* [Document passage]
BEGIN

Veteranclaims’s Blog

July 21, 2015

Carter v. McDonald, No. 2014-7122(Decided: July 21, 2015); Notice Defect/Error; harmless error;

Excerpt from decision below:

“After the Board of Veterans’ Appeals denied the reopened claim on the merits, Mr. Carter appealed to the Court of Appeals for Veterans Claims, which, by the
parties’ agreement, remanded to the Board to give Mr. Carter the opportunity to submit additional evidence.
But the Board then failed to give proper notice of the Board-set deadline for filing such evidence, and Mr. Carter missed the deadline. When the Board denied Mr. Carter’s claim, without having received new evidence from Mr. Carter, the Veterans Court affirmed. We conclude that the Veterans Court had an incorrect understanding
of the law governing the notice defect in this case, and we vacate the Veterans Court’s decision and remand for Mr. Carter to have the opportunity to submit his new evidence.”

END

* [What you should do] Return, word for word, the portion of the Carter v. McDonald excerpt that opens with the words containing "Carter v. McDonald, No." and closes with "submit additional evidence.". This data has no connection to the Carter v. McDonald excerpt above.

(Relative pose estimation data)
BEGIN

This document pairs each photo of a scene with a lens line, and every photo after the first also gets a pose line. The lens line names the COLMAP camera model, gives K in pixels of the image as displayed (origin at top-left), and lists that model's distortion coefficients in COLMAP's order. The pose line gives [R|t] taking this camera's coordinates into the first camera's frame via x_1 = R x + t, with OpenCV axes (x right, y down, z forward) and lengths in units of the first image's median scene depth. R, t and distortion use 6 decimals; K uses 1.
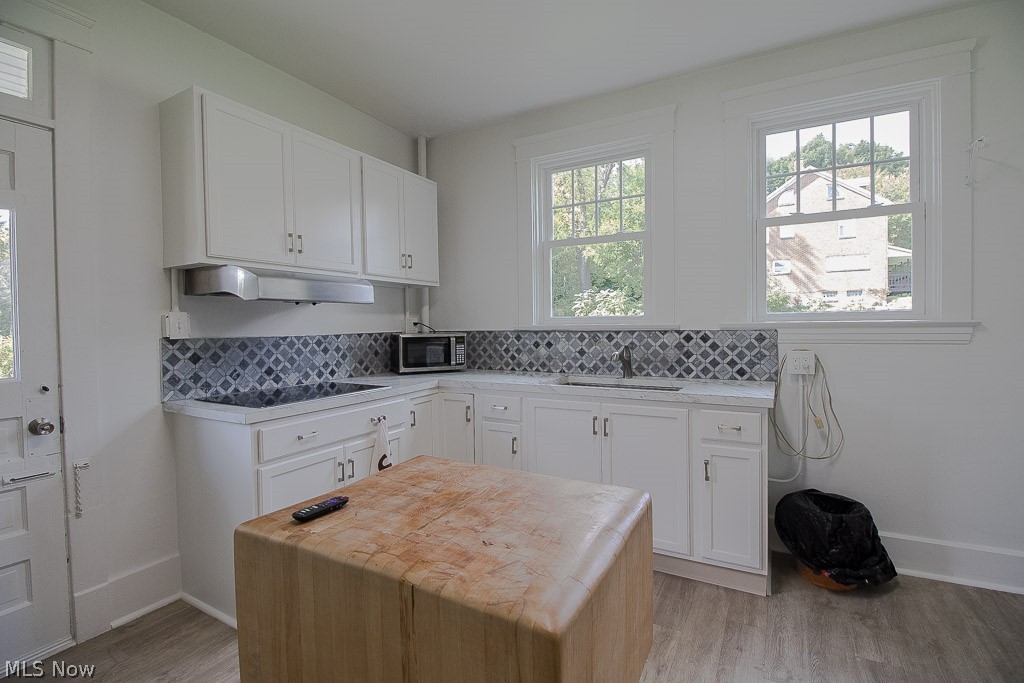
lens RADIAL K [[478.4, 0, 514.5], [0, 478.4, 335.9], [0, 0, 1]] dist [-0.009603, -0.006357]
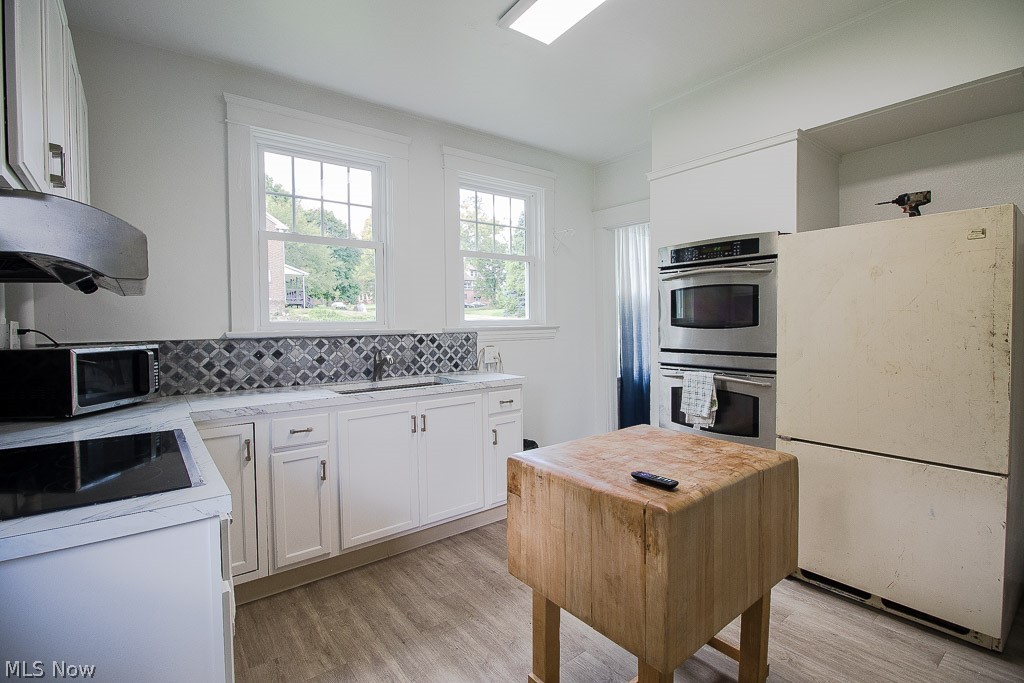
lens RADIAL K [[478.4, 0, 514.5], [0, 478.4, 335.9], [0, 0, 1]] dist [-0.009603, -0.006357]
pose [[0.379266, -0.016009, 0.925149, -0.584910], [0.033649, 0.999428, 0.003500, -0.003249], [-0.924676, 0.029803, 0.379588, 0.311167]]
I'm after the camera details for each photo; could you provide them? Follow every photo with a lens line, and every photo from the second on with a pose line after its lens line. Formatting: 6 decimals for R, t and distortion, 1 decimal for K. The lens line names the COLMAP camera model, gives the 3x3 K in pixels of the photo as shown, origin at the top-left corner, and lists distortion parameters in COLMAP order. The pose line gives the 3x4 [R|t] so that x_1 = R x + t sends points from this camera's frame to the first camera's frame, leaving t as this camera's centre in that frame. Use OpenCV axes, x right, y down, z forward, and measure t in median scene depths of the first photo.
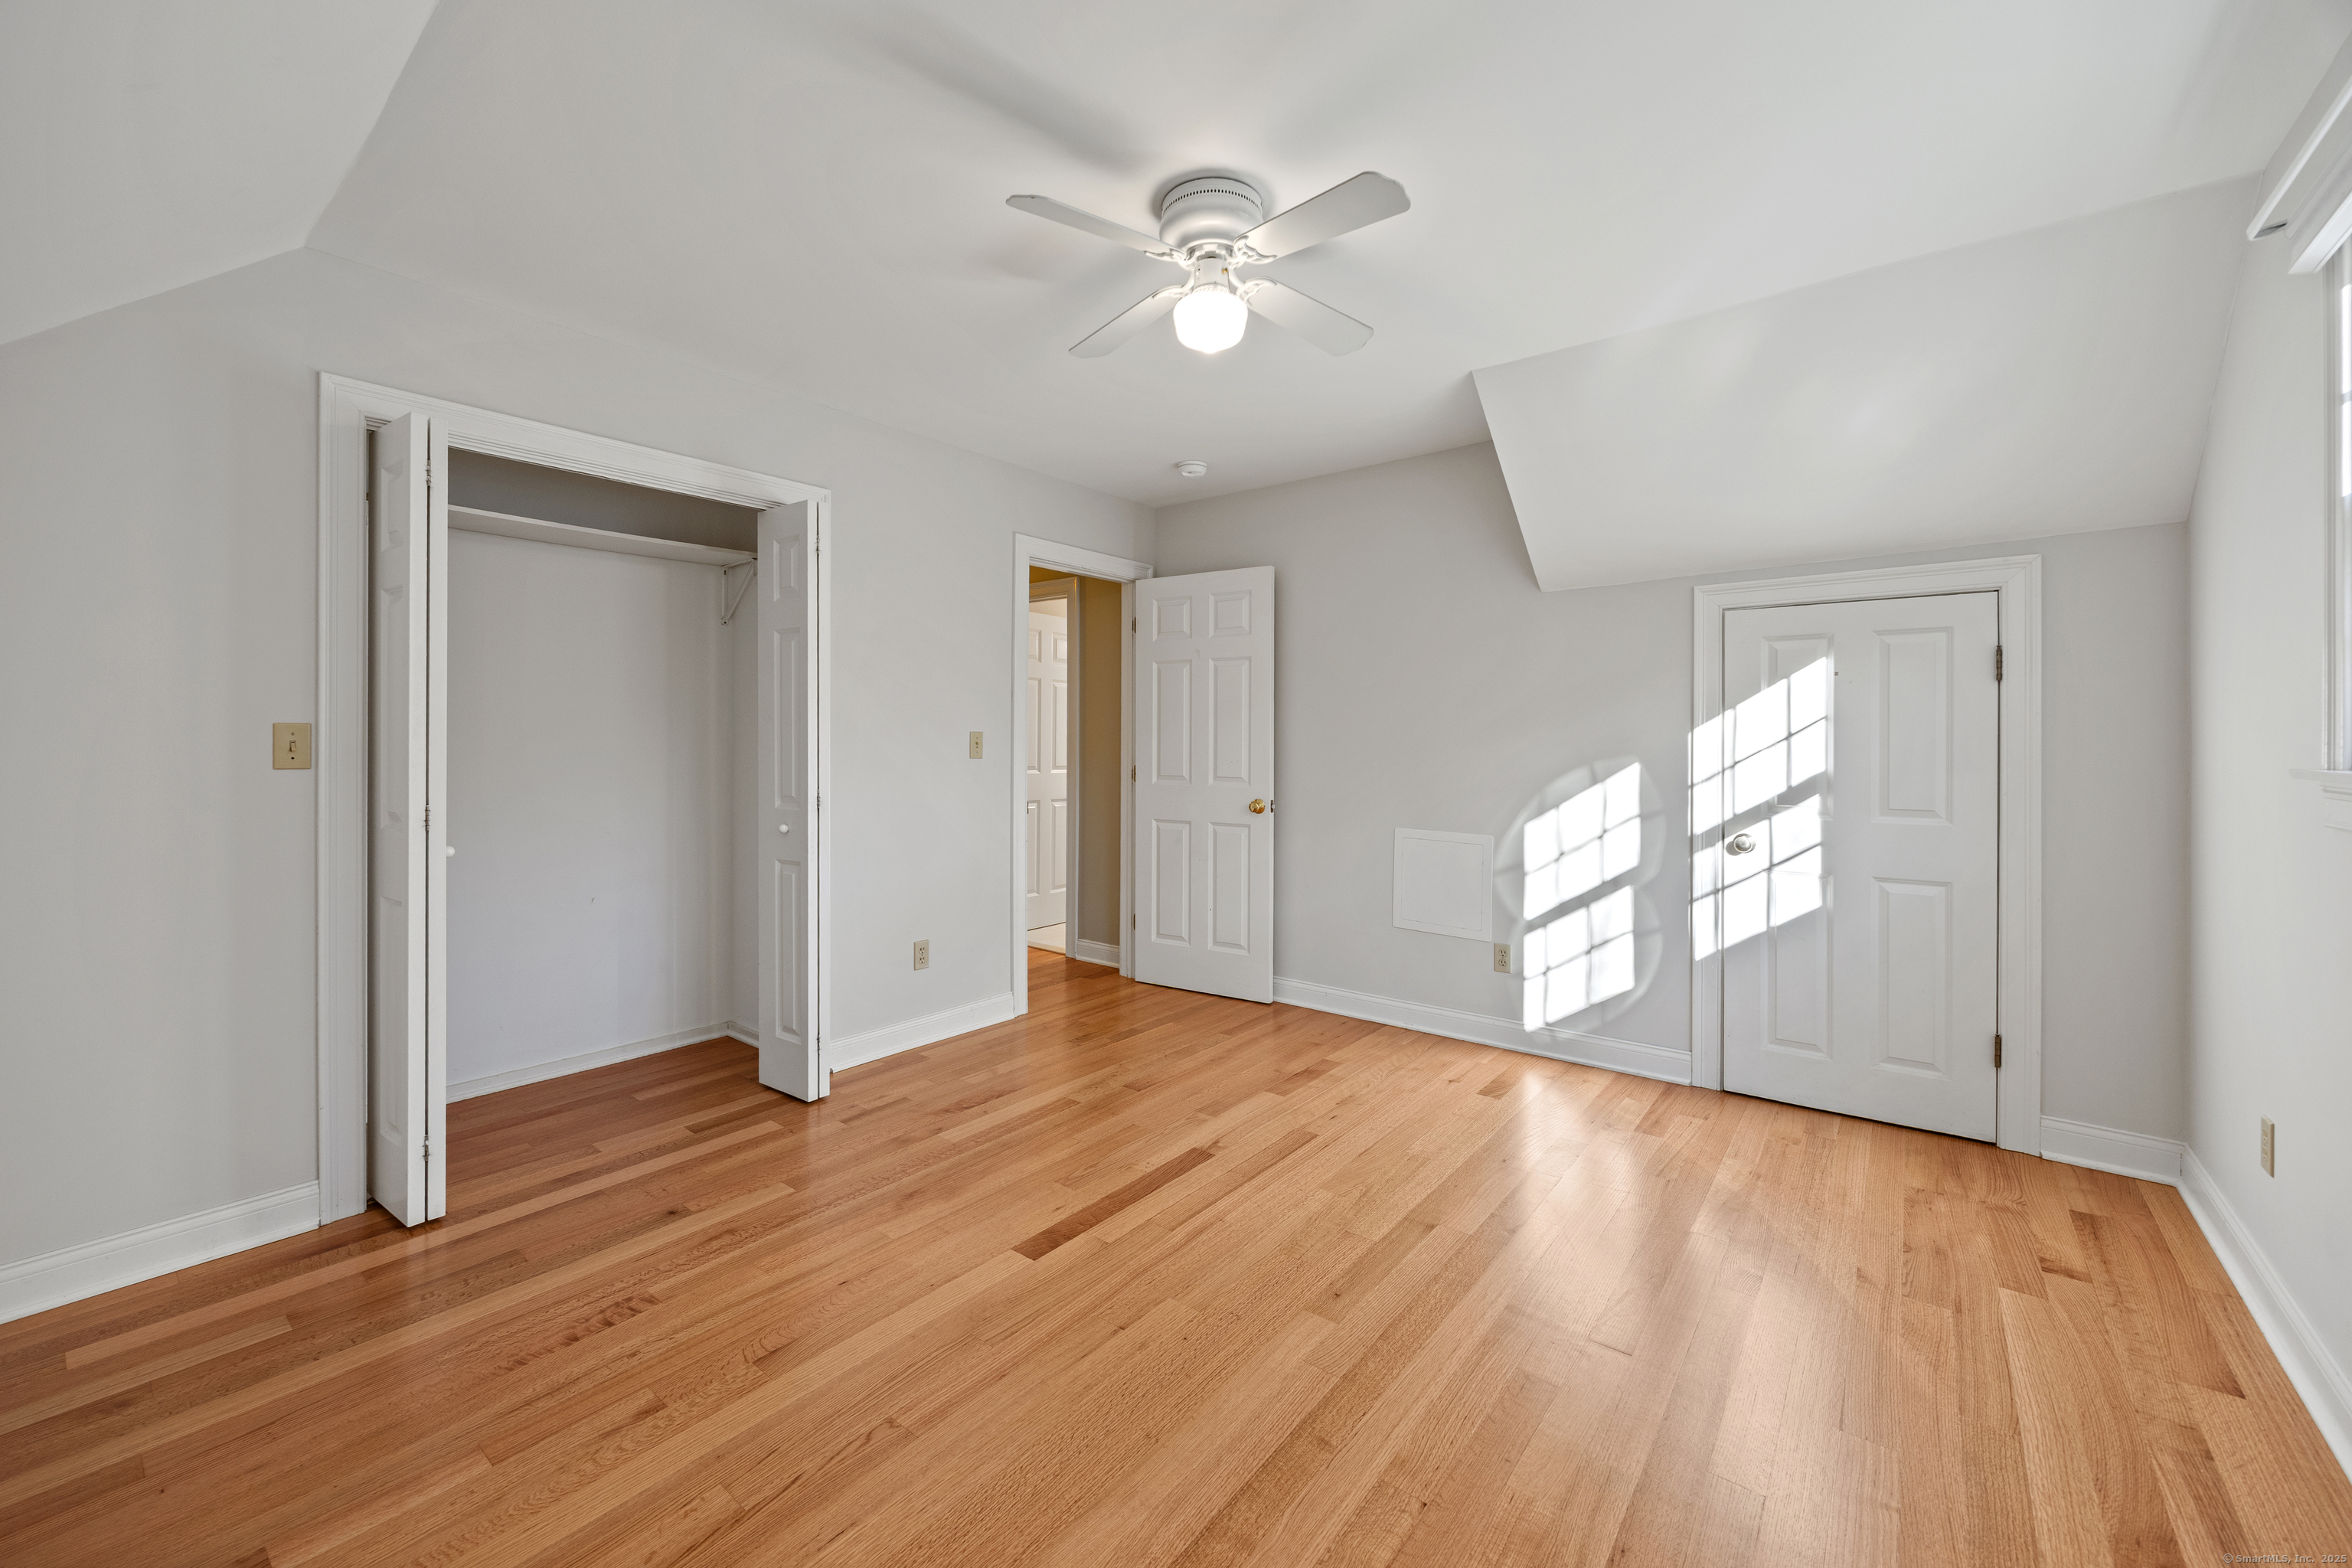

END

* [Result of this exercise]
Carter v. McDonald, No. 2014-7122(Decided: July 21, 2015); Notice Defect/Error; harmless error;

Excerpt from decision below:

“After the Board of Veterans’ Appeals denied the reopened claim on the merits, Mr. Carter appealed to the Court of Appeals for Veterans Claims, which, by the
parties’ agreement, remanded to the Board to give Mr. Carter the opportunity to submit additional evidence.